PROVIDED RECORDS:
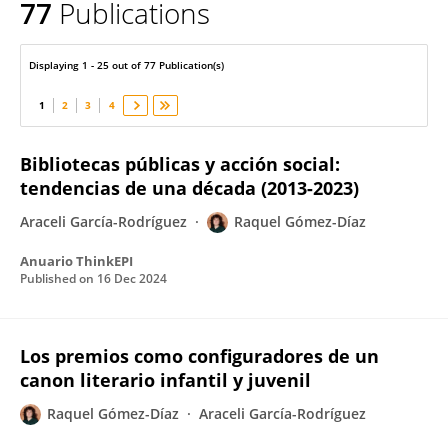
77
Publications
Raquel Gómez-Díaz
Displaying 1 - 25 out of 77 Publication(s)
1
2
3
4
Bibliotecas públicas y acción social:
tendencias de una década (2013-2023)
Araceli García-Rodríguez
Raquel Gómez-Díaz
Anuario ThinkEPI
Published on
16 Dec 2024
Los premios como configuradores de un
canon literario infantil y juvenil
Raquel Gómez-Díaz
Araceli García-Rodríguez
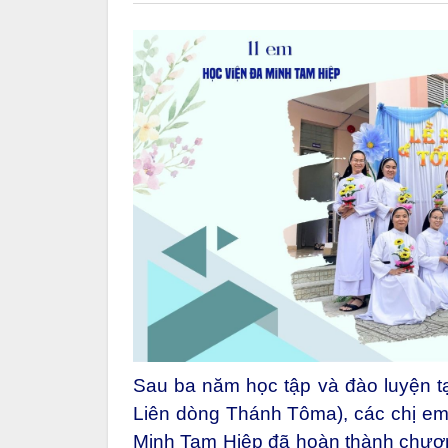
Sau ba năm học tập và đào luyện t
Liên dòng Thánh Tôma), các chị e
Minh Tam Hiệp đã hoàn thành chươn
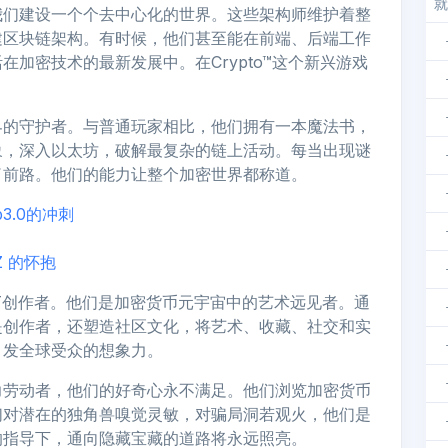
就
我们建设一个个去中心化的世界。这些架构师维护着整
建区块链架构。有时候，他们甚至能在前端、后端工作
加密技术的最新发展中。在Crypto™这个新兴游戏
界的守护者。与普通玩家相比，他们拥有一本魔法书，
象，深入以太坊，破解最复杂的链上活动。每当出现谜
了前路。他们的能力让整个加密世界都称道。
3.0的冲刺
Z 的怀抱
NFT创作者。他们是加密货币元宇宙中的艺术远见者。通
是创作者，还塑造社区文化，将艺术、收藏、社交和实
引发全球受众的想象力。
力劳动者，他们的好奇心永不满足。他们浏览加密货币
们对潜在的独角兽嗅觉灵敏，对骗局洞若观火，他们是
的指导下，通向隐藏宝藏的道路将永远照亮。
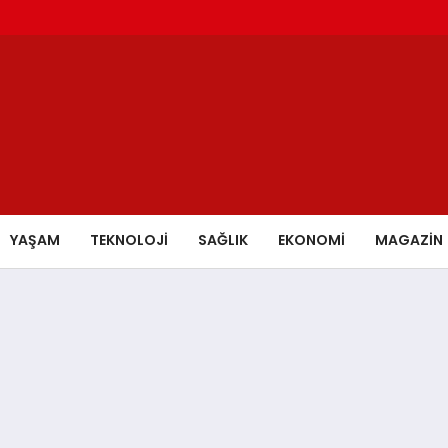
YAŞAM
TEKNOLOJİ
SAĞLIK
EKONOMİ
MAGAZİN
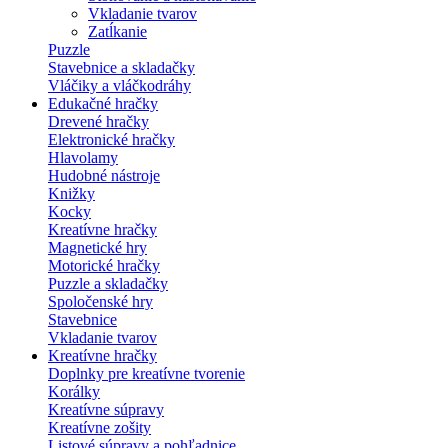
Vkladanie tvarov
Zatĺkanie
Puzzle
Stavebnice a skladačky
Vláčiky a vláčkodráhy
Edukačné hračky
Drevené hračky
Elektronické hračky
Hlavolamy
Hudobné nástroje
Knižky
Kocky
Kreatívne hračky
Magnetické hry
Motorické hračky
Puzzle a skladačky
Spoločenské hry
Stavebnice
Vkladanie tvarov
Kreatívne hračky
Doplnky pre kreatívne tvorenie
Korálky
Kreatívne súpravy
Kreatívne zošity
Listové súpravy a pohľadnice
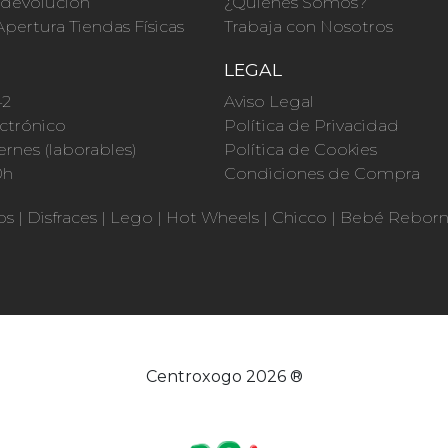
a devolución
¿Quienes Somos?
Apertura Tiendas Físicas
Trabaja con Nosotros
O
LEGAL
42
Aviso Legal
ctrónico
Política de Privacidad
ernes (laborables)
Política de Cookies
0h
Condiciones de Compra
os
|
Disfraces
|
Lego
|
Hot Wheels
|
Chicco
|
Bebé Rebor
Centroxogo 2026 ®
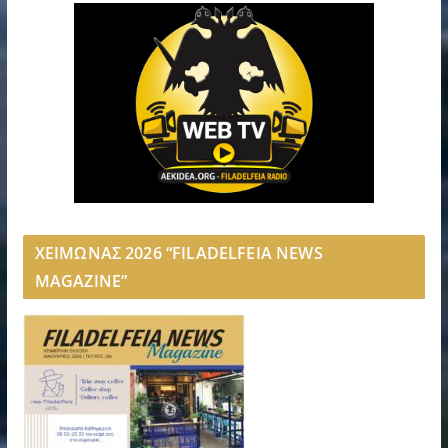
ΧΕΙΜΩΝΑΣ 2026 “FILADELFEIA NEWS
MAGAZINE”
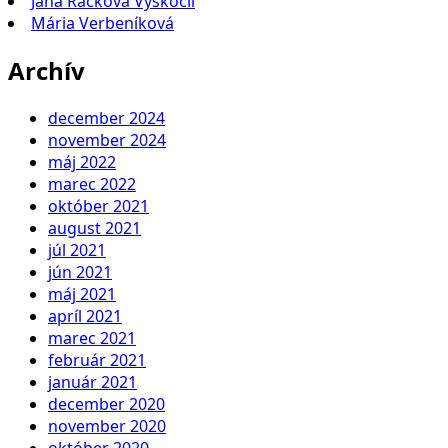
Jana Račková Vyskočil
Mária Verbeníková
Archív
december 2024
november 2024
máj 2022
marec 2022
október 2021
august 2021
júl 2021
jún 2021
máj 2021
apríl 2021
marec 2021
február 2021
január 2021
december 2020
november 2020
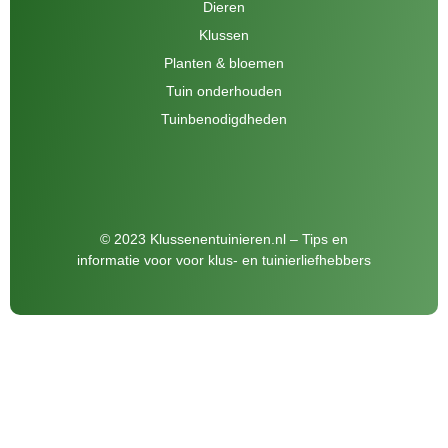
Dieren
Klussen
Planten & bloemen
Tuin onderhouden
Tuinbenodigdheden
© 2023 Klussenentuinieren.nl – Tips en
informatie voor voor klus- en tuinierliefhebbers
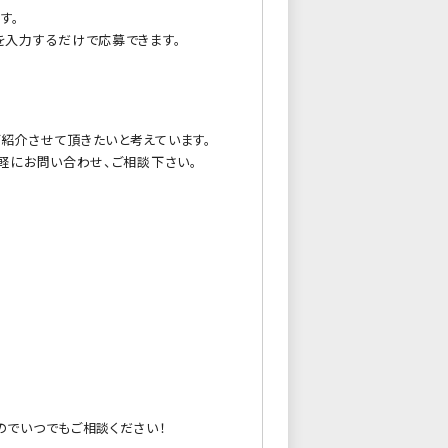
す。
を入力するだけで応募できます。
紹介させて頂きたいと考えています。
軽にお問い合わせ、ご相談下さい。
のでいつでもご相談ください！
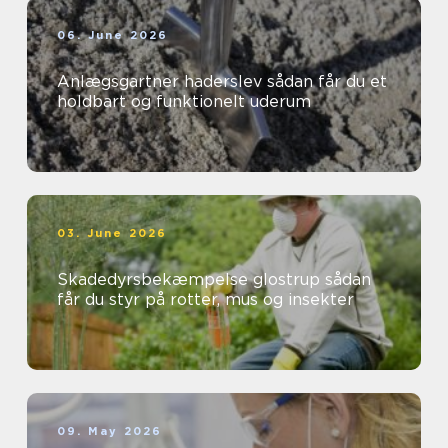
06. June 2026
Anlægsgartner haderslev sådan får du et
holdbart og funktionelt uderum
03. June 2026
Skadedyrsbekæmpelse glostrup sådan
får du styr på rotter, mus og insekter
09. May 2026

EXERCISE AIM:
From the beginning of the data through the line with "november 2020", write each line of text as one string in a JSON list. Skip blank lines and leave out the pictures.

ANSWER TO THIS PROBLEM:
[
  "77",
  "Publications",
  "Raquel Gómez-Díaz",
  "Displaying 1 - 25 out of 77 Publication(s)",
  "1",
  "2",
  "3",
  "4",
  "Bibliotecas públicas y acción social:",
  "tendencias de una década (2013-2023)",
  "Araceli García-Rodríguez",
  "Raquel Gómez-Díaz",
  "Anuario ThinkEPI",
  "Published on",
  "16 Dec 2024",
  "Los premios como configuradores de un",
  "canon literario infantil y juvenil",
  "Raquel Gómez-Díaz",
  "Araceli García-Rodríguez",
  "Sau ba năm học tập và đào luyện t",
  "Liên dòng Thánh Tôma), các chị e",
  "Minh Tam Hiệp đã hoàn thành chươn",
  "就",
  "我们建设一个个去中心化的世界。这些架构师维护着整",
  "建区块链架构。有时候，他们甚至能在前端、后端工作",
  "加密技术的最新发展中。在Crypto™这个新兴游戏",
  "界的守护者。与普通玩家相比，他们拥有一本魔法书，",
  "象，深入以太坊，破解最复杂的链上活动。每当出现谜",
  "了前路。他们的能力让整个加密世界都称道。",
  "3.0的冲刺",
  "Z 的怀抱",
  "NFT创作者。他们是加密货币元宇宙中的艺术远见者。通",
  "是创作者，还塑造社区文化，将艺术、收藏、社交和实",
  "引发全球受众的想象力。",
  "力劳动者，他们的好奇心永不满足。他们浏览加密货币",
  "们对潜在的独角兽嗅觉灵敏，对骗局洞若观火，他们是",
  "的指导下，通向隐藏宝藏的道路将永远照亮。",
  "YAŞAM",
  "TEKNOLOJİ",
  "SAĞLIK",
  "EKONOMİ",
  "MAGAZİN",
  "Vkladanie tvarov",
  "Zatĺkanie",
  "Puzzle",
  "Stavebnice a skladačky",
  "Vláčiky a vláčkodráhy",
  "Edukačné hračky",
  "Drevené hračky",
  "Elektronické hračky",
  "Hlavolamy",
  "Hudobné nástroje",
  "Knižky",
  "Kocky",
  "Kreatívne hračky",
  "Magnetické hry",
  "Motorické hračky",
  "Puzzle a skladačky",
  "Spoločenské hry",
  "Stavebnice",
  "Vkladanie tvarov",
  "Kreatívne hračky",
  "Doplnky pre kreatívne tvorenie",
  "Korálky",
  "Kreatívne súpravy",
  "Kreatívne zošity",
  "Listové súpravy a pohľadnice",
  "a devolución",
  "¿Quienes Somos?",
  "Apertura Tiendas Físicas",
  "Trabaja con Nosotros",
  "O",
  "LEGAL",
  "42",
  "Aviso Legal",
  "ctrónico",
  "Política de Privacidad",
  "ernes (laborables)",
  "Política de Cookies",
  "0h",
  "Condiciones de Compra",
  "os",
  "|",
  "Disfraces",
  "|",
  "Lego",
  "|",
  "Hot Wheels",
  "|",
  "Chicco",
  "|",
  "Bebé Rebor",
  "Centroxogo 2026 ®",
  "ΧΕΙΜΩΝΑΣ 2026 “FILADELFEIA NEWS",
  "MAGAZINE”",
  "Jana Račková Vyskočil",
  "Mária Verbeníková",
  "Archív",
  "december 2024",
  "november 2024",
  "máj 2022",
  "marec 2022",
  "október 2021",
  "august 2021",
  "júl 2021",
  "jún 2021",
  "máj 2021",
  "apríl 2021",
  "marec 2021",
  "február 2021",
  "január 2021",
  "december 2020",
  "november 2020"
]